If the building’s relationship to its site is marked by a subtle subversion of classical planning precedents, its geometry itself seems informed by the modernist parti of a polygonal slab. It is also inflected by a symbolic play on the library’s North Carolina context: The form—long, five stories tall, and subtly angled—was inspired in part by the power looms of the state’s once-burgeoning textile industry, a reference linked to the university’s nearby College of Textiles. And the building’s cladding likewise evokes the modernist tradition, even while expanding it. The north and south faces are glass curtain walls with fine Miesian mullions, and the building’s eastern and western flanks are covered by vertical aluminum brise-soleils, recalling Le Corbusier. But these familiar devices are spun into unexpected combinations and effects; as one walks around the building, the interaction of the two systems produces a striking sense of animation.
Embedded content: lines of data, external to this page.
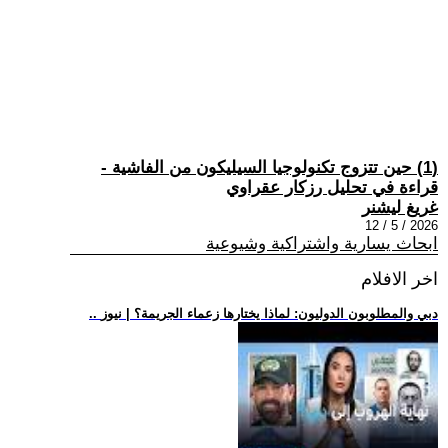
(1) حين تتزوج تكنولوجيا السيليكون من الفاشية -
قراءة في تحليل رزكار عقراوي
غريغ ليشنر
2026 / 5 / 12
ابحاث يسارية واشتراكية وشيوعية
اخر الافلام
.. دبي والمطلوبون الدوليون: لماذا يختارها زعماء الجريمة؟ | نيوز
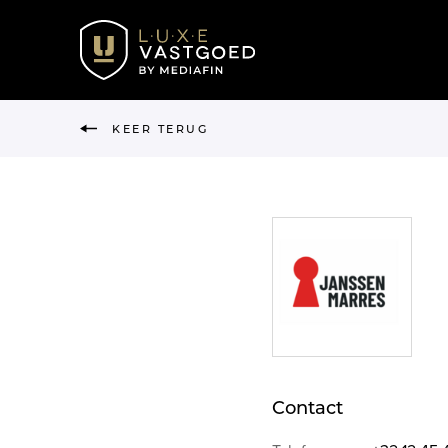
KEER TERUG
Contact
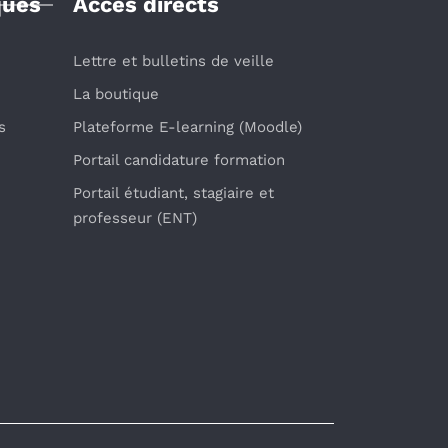
ques
Accès directs
Lettre et bulletins de veille
La boutique
s
Plateforme E-learning (Moodle)
Portail candidature formation
Portail étudiant, stagiaire et
professeur (ENT)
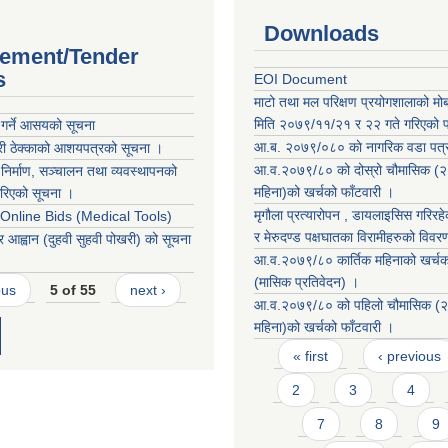
Downloads
ement/Tender
s
EOI Document
माटो तथा मल परिक्षण प्रयोगशालाको मो
मिति २०७९/११/२१ र २२ गते गरिएको पर
 गर्ने आसयको सूचना
आ.ब. २०७९/०८० काे नागरिक वडा पत्
खरी ठेक्काको आशयपत्रको सूचना ।
आ.व.२०७९/८० को दोस्रो चौमासिक (२
निर्माण, सञ्चालन तथा व्यवस्थापनको
महिना)को खर्चको फाँटवारी ।
रिएको सूचना ।
मृगौला प्रत्यारोपन , डायलाइसिस गरिरहेक
r Online Bids (Medical Tools)
र मेरुदण्ड पक्षघातका विरामीहरुको विवर
र आह्वान (दुहवी सुहवी पोखरी) को सूचना
आ.व.२०७९/८० कार्तिक महिनाको खर्चको
(मासिक प्रतिवेदन) ।
ous
5 of 55
next ›
आ.व.२०७९/८० को पहिलो चौमासिक (२
महिना)को खर्चको फाँटवारी ।
Pages
« first
‹ previous
2
3
4
7
8
9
Corbusian design is again invoked by the grand, electric-yellow staircase that runs diagonally through the building, terminating at the skyline reading room and roof terrace. The stairs draw visitors through a range of study and collaboration spaces: Adjacent to the main lobby, a triple-height reading lounge entices visitors with sexy armchairs and a clubbish mood. On the floors above, users stroll through a “learning commons”—a huge, flexible space furnished with everything from beanbag chairs to a digital blackboard—and past a range of lushly equipped video and music studios, a visualization lab, and a 3-D printing center. At two points, one as it leaves the central reading lounge and another as it climbs from the learning commons to the labs and studios above, the staircase broadens into stadium-style seating furnished with brightly colored cushions, a community-generating gesture that emphasizes the building’s role as an engine of collaboration.
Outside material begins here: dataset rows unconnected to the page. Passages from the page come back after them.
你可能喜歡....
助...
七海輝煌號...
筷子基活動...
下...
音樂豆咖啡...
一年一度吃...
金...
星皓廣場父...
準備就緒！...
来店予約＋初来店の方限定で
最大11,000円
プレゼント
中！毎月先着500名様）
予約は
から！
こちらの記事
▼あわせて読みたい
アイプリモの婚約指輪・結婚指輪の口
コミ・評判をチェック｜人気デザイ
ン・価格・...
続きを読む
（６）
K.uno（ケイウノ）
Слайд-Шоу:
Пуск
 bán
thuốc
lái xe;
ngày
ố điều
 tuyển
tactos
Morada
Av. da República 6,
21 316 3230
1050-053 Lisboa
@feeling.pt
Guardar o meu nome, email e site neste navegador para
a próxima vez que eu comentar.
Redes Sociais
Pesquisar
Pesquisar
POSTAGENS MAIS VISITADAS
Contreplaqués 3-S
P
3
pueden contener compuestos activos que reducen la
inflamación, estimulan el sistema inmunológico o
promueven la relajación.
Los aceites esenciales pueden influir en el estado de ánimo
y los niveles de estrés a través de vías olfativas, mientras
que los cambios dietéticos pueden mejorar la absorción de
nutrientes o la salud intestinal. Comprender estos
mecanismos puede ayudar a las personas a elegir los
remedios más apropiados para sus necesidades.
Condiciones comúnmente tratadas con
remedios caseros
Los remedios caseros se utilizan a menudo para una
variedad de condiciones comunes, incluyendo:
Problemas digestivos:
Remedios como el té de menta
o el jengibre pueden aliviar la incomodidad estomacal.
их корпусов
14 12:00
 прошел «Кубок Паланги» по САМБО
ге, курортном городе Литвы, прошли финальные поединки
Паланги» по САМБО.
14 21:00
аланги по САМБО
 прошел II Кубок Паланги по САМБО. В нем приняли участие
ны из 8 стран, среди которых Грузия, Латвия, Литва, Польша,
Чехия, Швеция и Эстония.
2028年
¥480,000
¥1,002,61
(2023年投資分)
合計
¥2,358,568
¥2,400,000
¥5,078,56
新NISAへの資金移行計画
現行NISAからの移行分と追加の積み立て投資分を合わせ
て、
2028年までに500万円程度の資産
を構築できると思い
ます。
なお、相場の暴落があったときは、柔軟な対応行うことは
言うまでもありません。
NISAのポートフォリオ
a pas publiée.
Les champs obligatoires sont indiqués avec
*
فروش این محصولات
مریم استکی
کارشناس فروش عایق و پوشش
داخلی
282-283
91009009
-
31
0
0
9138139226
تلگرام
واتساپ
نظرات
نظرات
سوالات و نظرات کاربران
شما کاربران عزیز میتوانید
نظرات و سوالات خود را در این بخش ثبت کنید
If Snøhetta’s ongoing revitalization of elements of the modernist tradition produces seductive architectural forms and experiences, it also perfumes their buildings with the scent of modernism’s utopian promises, capitalizing on the reflexive association of its aesthetics with radical politics. In the Hunt Library, this nostalgic aura—which harks back to a time when architecture hoped to leverage the advances of industrialization to revolutionize modern life—has been integrated into a design where the ubiquitous deployment of digital technology evokes the possibility of a sustainable, postindustrial future. It is an intoxicating combination, as evidenced by the fact that Snøhetta is increasingly the firm of choice for civic projects on both sides of the Atlantic.
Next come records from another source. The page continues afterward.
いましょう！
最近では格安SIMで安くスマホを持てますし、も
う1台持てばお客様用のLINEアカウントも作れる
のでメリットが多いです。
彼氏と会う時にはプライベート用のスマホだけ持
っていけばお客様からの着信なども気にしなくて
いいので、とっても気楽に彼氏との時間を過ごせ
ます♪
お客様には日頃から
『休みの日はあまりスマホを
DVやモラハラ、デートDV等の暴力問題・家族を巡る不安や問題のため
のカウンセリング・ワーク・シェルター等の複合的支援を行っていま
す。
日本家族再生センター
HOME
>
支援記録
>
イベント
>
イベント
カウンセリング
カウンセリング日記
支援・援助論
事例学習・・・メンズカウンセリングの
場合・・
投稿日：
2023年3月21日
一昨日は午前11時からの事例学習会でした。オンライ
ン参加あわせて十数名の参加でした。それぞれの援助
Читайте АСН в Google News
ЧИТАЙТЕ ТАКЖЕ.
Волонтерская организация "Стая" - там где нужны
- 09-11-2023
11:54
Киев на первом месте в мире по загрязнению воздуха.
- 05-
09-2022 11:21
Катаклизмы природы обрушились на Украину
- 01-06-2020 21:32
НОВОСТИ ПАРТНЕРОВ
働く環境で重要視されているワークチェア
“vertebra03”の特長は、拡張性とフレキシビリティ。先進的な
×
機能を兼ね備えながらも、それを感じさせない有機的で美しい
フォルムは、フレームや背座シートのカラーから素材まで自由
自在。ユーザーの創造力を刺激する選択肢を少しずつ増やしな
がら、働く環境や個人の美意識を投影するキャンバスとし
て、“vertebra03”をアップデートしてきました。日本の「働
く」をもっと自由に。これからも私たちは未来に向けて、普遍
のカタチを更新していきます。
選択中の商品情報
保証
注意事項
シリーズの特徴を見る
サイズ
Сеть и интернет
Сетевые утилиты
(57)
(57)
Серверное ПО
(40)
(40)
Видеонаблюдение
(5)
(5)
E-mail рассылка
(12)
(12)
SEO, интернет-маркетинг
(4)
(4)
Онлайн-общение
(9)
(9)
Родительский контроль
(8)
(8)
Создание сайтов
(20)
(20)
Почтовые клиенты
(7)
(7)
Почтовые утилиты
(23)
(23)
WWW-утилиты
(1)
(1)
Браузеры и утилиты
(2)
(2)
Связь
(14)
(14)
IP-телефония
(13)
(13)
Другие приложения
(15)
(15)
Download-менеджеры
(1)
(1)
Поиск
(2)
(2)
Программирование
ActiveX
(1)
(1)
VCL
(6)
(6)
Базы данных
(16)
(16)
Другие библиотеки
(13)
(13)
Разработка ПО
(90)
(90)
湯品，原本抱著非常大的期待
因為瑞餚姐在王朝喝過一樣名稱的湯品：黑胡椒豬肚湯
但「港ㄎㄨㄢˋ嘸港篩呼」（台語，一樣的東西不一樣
But in the end, such appeals can seem like wishful thinking. The Library of Alexandria was supported by Mubarak’s government and funded in part by Egypt’s Western allies, presenting an appealing vision of enlightened civic identity that, in retrospect, glossed over underlying political realities. The Hunt Library occupies a less volatile milieu, but one in which architecture’s powers of ideological projection are no less in play. After all, the symbolic transformation of an industrial loom into a tech campus is not just a flight of architectural fancy. It reflects the fervent desire of both a state and an institution to establish a competitive edge, appearing not only progressive but also worthy of investor confidence. Even more than an architectural icon, then, the Hunt Library’s patrons want hope: the prospect of a market share in the global knowledge economy. Snøhetta has found a form to follow the dream.

Philip Walsh is a writer and researcher based in central Massachusetts.